TASK INPUTS: Begin

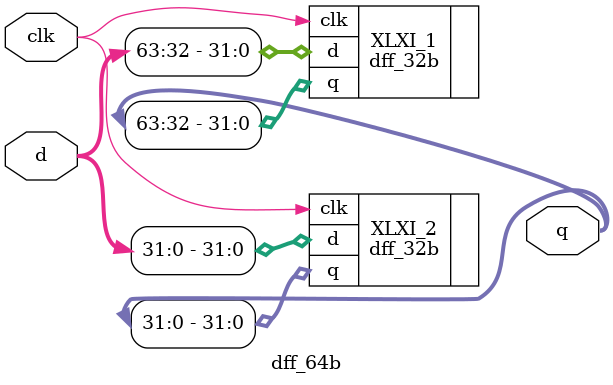
<source format=v>
`timescale 1ns / 1ps

module dff_64b(clk, 
               d, 
               q);

    input clk;
    input [63:0] d;
   output [63:0] q;
   
   
   dff_32b XLXI_1 (.clk(clk), 
                   .d(d[63:32]), 
                   .q(q[63:32]));
   dff_32b XLXI_2 (.clk(clk), 
                   .d(d[31:0]), 
                   .q(q[31:0]));
endmodule

</source>
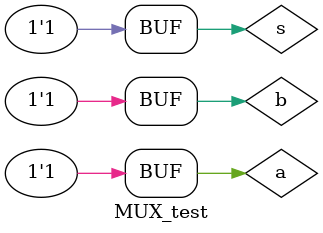
<source format=v>
`timescale 1ns / 1ps


module MUX_test;
reg a,b,s;
wire y;
MUX uut(.a(a),.b(b),.s(s),.y(y));
initial
begin
a=0;
b=0;
s=0;
#100 
a=0;
 b=0;
  s=1;
  #100
  a=0;
  b=1;
  s=0;
#100
 a=0;
 b=1;
 s=1;
#100 
a=1;
b=0;
s=0;
#100
 a=1;
 b=0;
 s=1;
#100 
a=1;
 b=1;
  s=0;
#100
 a=1;
 b=1;
  s=1;
  end
  endmodule

</source>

TASK INPUTS: End

TASK PROMPT:
Word for word, write out each of the records, but not the pictures.

REPLY TO THE EXERCISE:
<source format=v>
`timescale 1ns / 1ps

module dff_64b(clk, 
               d, 
               q);

    input clk;
    input [63:0] d;
   output [63:0] q;
   
   
   dff_32b XLXI_1 (.clk(clk), 
                   .d(d[63:32]), 
                   .q(q[63:32]));
   dff_32b XLXI_2 (.clk(clk), 
                   .d(d[31:0]), 
                   .q(q[31:0]));
endmodule

</source>
<source format=v>
`timescale 1ns / 1ps


module MUX_test;
reg a,b,s;
wire y;
MUX uut(.a(a),.b(b),.s(s),.y(y));
initial
begin
a=0;
b=0;
s=0;
#100 
a=0;
 b=0;
  s=1;
  #100
  a=0;
  b=1;
  s=0;
#100
 a=0;
 b=1;
 s=1;
#100 
a=1;
b=0;
s=0;
#100
 a=1;
 b=0;
 s=1;
#100 
a=1;
 b=1;
  s=0;
#100
 a=1;
 b=1;
  s=1;
  end
  endmodule

</source>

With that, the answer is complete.